Not saying it's right for everyone, but I moved off-grid where my nearest neighbor is 5km away.
20 years in an apartment in the city was enough for me, as I grew older I realized there are too many things outside of my control if I want silence and peace of mind.
I'm sure it depends on demographic/country etc, but I've lived in Apartments where everyone was considerate, no loud neighbours, no smokers. Everyone just peacefully co-existed. (I've also experienced the opposite, and unfortunately, it is more common.)
And I've lived in apartments designed to be much more sound proof, then the neighbors could do whatever they wanted and didn't have tip-toe around each other.
This is the way. I was a great neighbor, back when I lived somewhere with concrete walls between the units. Also, db meters on ebay are great peace of mind. Mount one on your wall and find out how loud is loud enough to be heard.
Exactly. 8-9 people out of 10 are just fine. 1-2 out of 10 (likelihood multiplied by the number of shared walls/ceilings/floors you have) are enough to never want to share a wall/ceiling/floor again.
I'd feel a bit too lonely at 5km distance to the nearest neighbor as a matter of fact I don't think I ever visited or stayed at such a property. Are you completely off grid? What are the drawbacks of living in such a place and is it overall a better deal for you? It sounds very tempting for me too but I don't think I'm ready for this just yet.
Before your last sentence I thought, "wow this person is some kind of space alien." But as soon as you said "this is in Sweden," I understood you completely. I don't know what that says about me or Sweden. But it all clicked into place.
Maybe because you remember that statistic about single person households from a couple of days ago, I think Sweden was 3rd place globally? Though it's also a very happy country statistically, maybe something about the geography and upbringing which make that work better than in countries with comparable numbers but worse results (e.g. Germany or Netherlands)...
I live in a similar place, though I'm not off-grid.
The drawbacks for me are that "town" is about an hour away. But amazon delivers here.
There's no city life, no ordering to-go food or pizza, no movie theater, no ice cream runs to sonic. You have to plan ahead. Socialization happens online or with people in your own home, pretty much exclusively.
It's often hard to find anyone to fix your stuff--you become a framer, a plumber, a roofer, a mechanic. I consider this a net benefit, but it can be taxing at times.

**Data for review:**
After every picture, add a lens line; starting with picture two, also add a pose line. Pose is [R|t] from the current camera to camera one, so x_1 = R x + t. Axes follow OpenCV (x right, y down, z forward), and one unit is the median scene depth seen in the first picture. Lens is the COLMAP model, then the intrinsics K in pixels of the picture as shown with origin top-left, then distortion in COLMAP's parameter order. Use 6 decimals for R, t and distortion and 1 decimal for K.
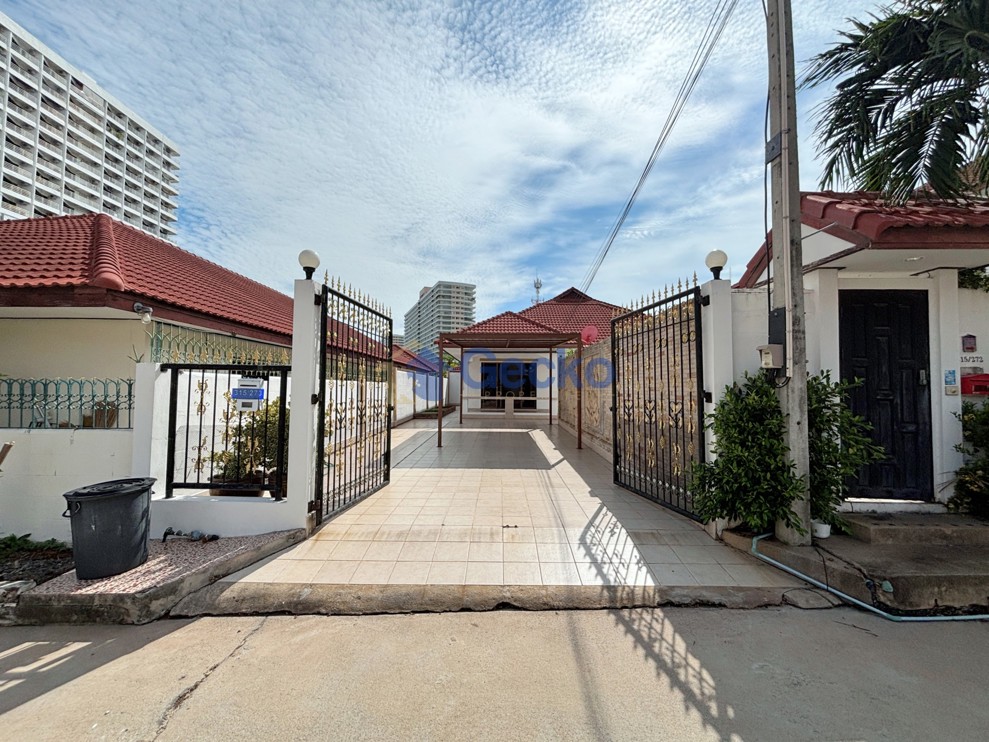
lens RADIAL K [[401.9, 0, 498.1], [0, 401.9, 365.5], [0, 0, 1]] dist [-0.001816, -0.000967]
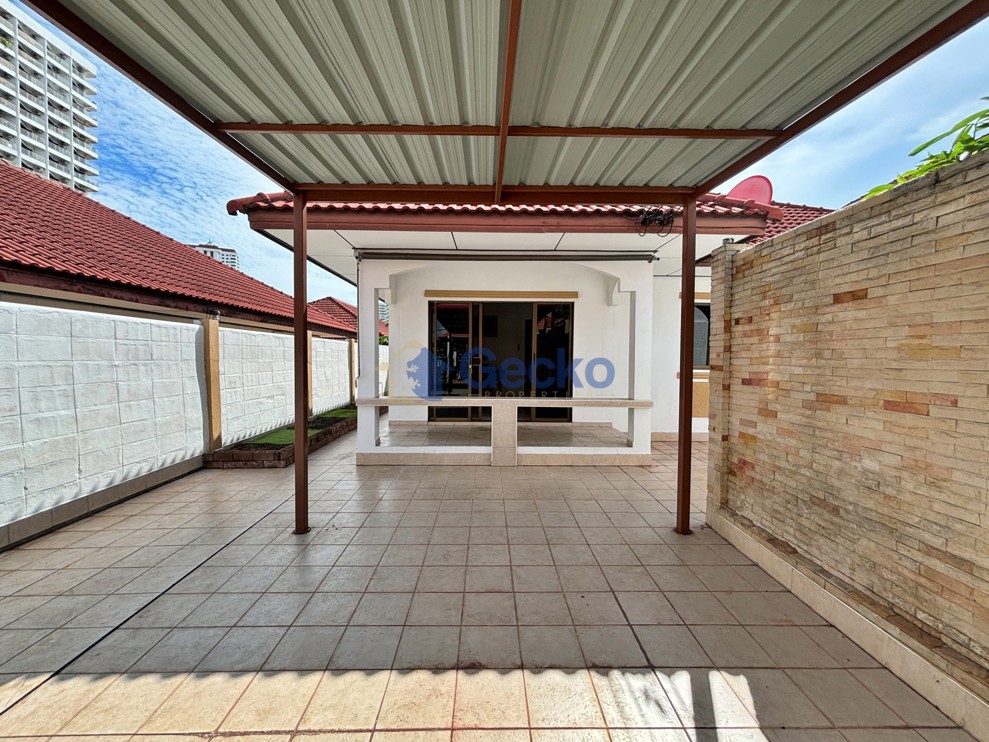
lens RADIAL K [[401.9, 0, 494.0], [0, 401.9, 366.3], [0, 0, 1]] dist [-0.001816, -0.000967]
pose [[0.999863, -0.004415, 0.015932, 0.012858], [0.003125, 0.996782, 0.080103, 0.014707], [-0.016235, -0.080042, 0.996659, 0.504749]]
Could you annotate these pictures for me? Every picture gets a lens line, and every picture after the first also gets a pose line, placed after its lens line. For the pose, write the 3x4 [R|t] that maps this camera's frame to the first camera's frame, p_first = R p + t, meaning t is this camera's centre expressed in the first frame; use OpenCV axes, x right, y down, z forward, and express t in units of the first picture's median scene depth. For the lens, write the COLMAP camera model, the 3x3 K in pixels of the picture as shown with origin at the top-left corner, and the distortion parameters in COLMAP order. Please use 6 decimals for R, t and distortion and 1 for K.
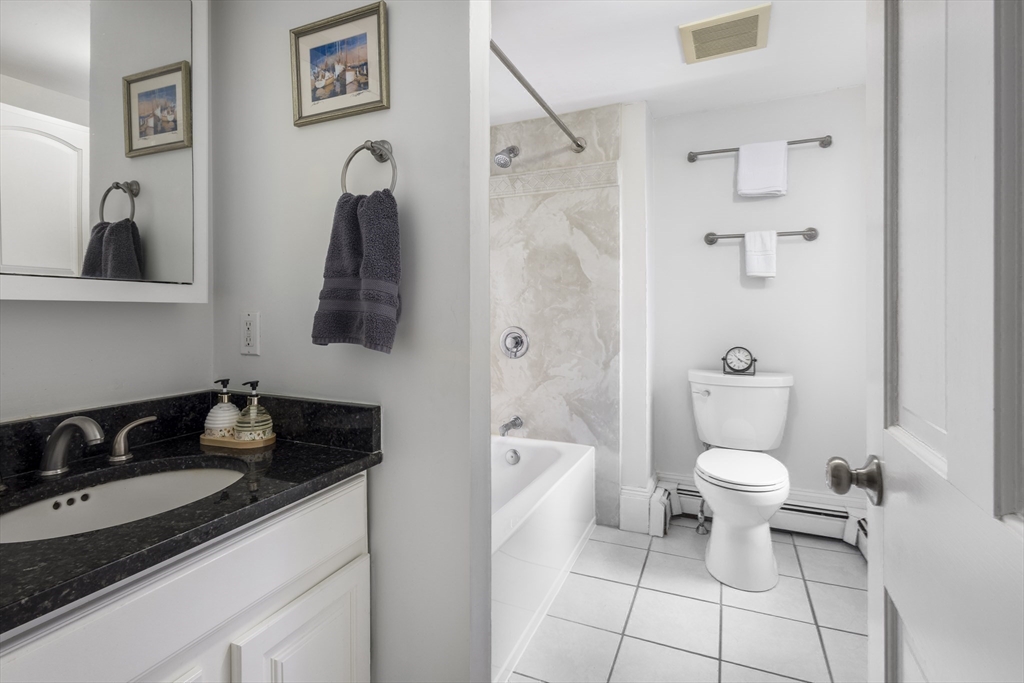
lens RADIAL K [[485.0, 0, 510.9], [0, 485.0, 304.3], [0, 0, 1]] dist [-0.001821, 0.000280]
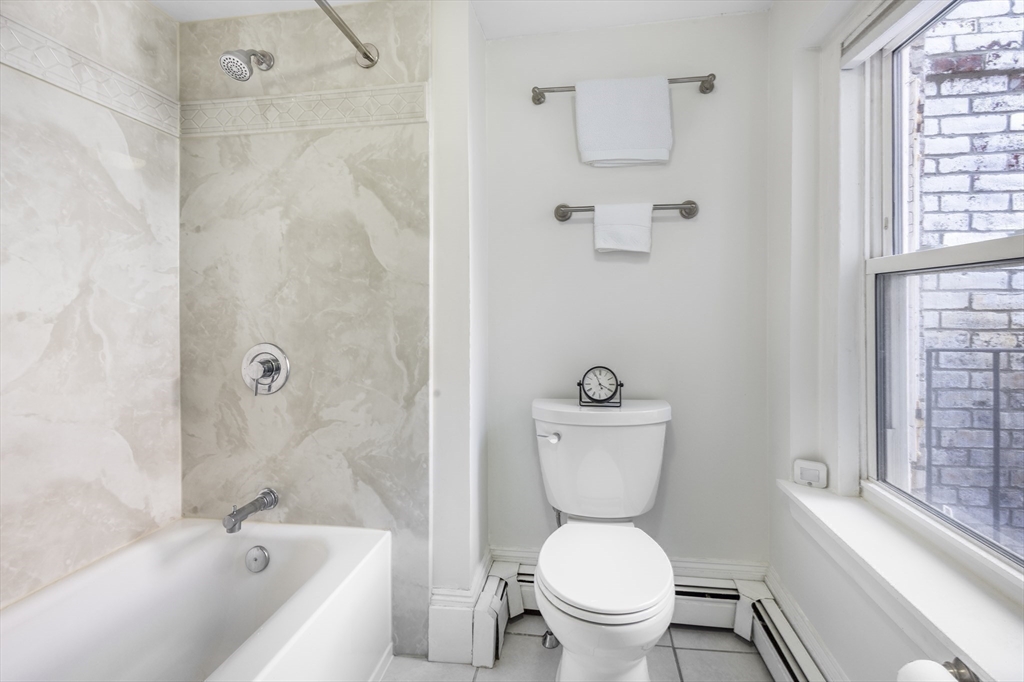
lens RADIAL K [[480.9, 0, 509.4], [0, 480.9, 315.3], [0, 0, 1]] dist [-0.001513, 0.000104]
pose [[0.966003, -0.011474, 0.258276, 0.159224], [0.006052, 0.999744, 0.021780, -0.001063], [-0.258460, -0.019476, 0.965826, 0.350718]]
* * *
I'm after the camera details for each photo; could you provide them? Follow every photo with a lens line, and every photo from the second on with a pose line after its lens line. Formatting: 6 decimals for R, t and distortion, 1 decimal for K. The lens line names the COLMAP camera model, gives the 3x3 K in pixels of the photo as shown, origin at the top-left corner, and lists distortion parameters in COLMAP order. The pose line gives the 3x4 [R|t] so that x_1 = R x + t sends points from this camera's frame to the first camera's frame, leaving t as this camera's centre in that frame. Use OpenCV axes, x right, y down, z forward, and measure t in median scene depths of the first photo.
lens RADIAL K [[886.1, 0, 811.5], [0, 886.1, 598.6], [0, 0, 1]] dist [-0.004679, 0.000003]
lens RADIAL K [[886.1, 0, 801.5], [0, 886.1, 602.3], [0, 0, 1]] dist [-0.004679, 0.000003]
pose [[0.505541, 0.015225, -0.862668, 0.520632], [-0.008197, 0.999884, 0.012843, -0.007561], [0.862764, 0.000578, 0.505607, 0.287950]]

**List of tasks:**
• 1. Answer these questions about the off-grid living discussion:
(a) How many years did the person who moved off-grid spend in a city apartment?
(b) What device is recommended for purchase on eBay?
(c) How far away is "town" for the person who lives in a similar place but is not off-grid?
• 2. Continue the off-grid living discussion from the point where it stops.

**Responses for each task:**
• 1.
(a) 20 years
(b) Decibel (dB) meters
(c) About an hour away

• 2.
That being said, not everyone does it quite like I do. All my neighbors have jobs in the city, for instance.
I can relate to this very much. A city guy, no one could understand my (also) 20 years of complaining about neighbors with loud music, slamming doors, making noise after midnight, etc etc. I lived on top floors, and I even spent a fortune living in a luxury building that was newly built, hoping sound insulation was higher end. The problem is that bass music travels through everything. I suffered from being woken up in the night by party goers, and early morning by door slammers. Once I wake up, it takes me a long time to fall back asleep. On weekends, when I want to stay at home and just play a game or read, people play music in the afternoon and often I would stress over some sort of party nearby beginning that evening, forcing me to find somewhere to go just to avoid the noise. Eventually I purchased a home in the woods.
What's happening to make us a minority here is at the minimum:
- Younger people are less sensitive to noise, go out more, and generally don't understand how distressful it can be
- Some people are light sleepers as well as get cognitively overloaded, needing relatively quiet environments to relax. People like me are in a tiny minority.
- Cities are the future, they're the greener option, and you're supposed to prefer the dense apartment life instead of the car one, on ethical grounds.
So when I detailed my suffering several times here on HN, and suggested dense cities are not mentally healthy for many people such as myself, I got downvoted. There's a bit of politics behind city living that folks who don't have cognitive sensitivities around noise just won't relent from.
> - Younger people are less sensitive to noise, go out more, and generally don't understand how distressful it can be
When I was younger I lived in a large shared house, constant activity and people coming and going, music always playing, I loved it then.
Now I live in a very soundproof apartment, literally never hear anyone else (our neighbours right next door had a party until 4am with loud music, etc. We didn't hear a thing). I love this now.
As I get older I've gotten more and more sensitive to other people's noise. I find people playing bluetooth devices to be acutely, intensely, irritating. I can't just ignore it, it annoys and distracts me too much.
I've become that grumpy guy who asks people to turn their music down or wear headphones (almost always a negative experience for everyone involved). I talk to management at restaurants and pubs and ask them to turn the music down (mixed results on that one). I have taken a table at restaurants and then walked away because the music is too loud.
It is weird, because this is my reaction to the situation, so I'm responsible for it. A city is not a quiet space, and we can't really expect it to be. But at the same time, the lack of consideration for others is shocking. Walking around playing music on speaker is basically saying to everyone "f*ck you, I'm more important than all of you".
>It is weird, because this is my reaction to the situation, so I'm responsible for it. A city is not a quiet space, and we can't really expect it to be. But at the same time, the lack of consideration for others is shocking. Walking around playing music on speaker is basically saying to everyone "f*ck you, I'm more important than all of you".
It's the subway/train/restaurant usage of phones to spool Tiktok/IG shorts with the sound on, and other noise, that I find maddeningly annoying.
But everything (in the US at least) is very loud, including restaurants. I don't understand why. It's far less likely to happen in W European capitals. As if Americans are extremely loud and love to be engulfed in constant noise. At least, the US and I'd say much of the Caribbean is like this as well.
Is it because we're old that we're bothered? Have things gotten worse? Did we or It change?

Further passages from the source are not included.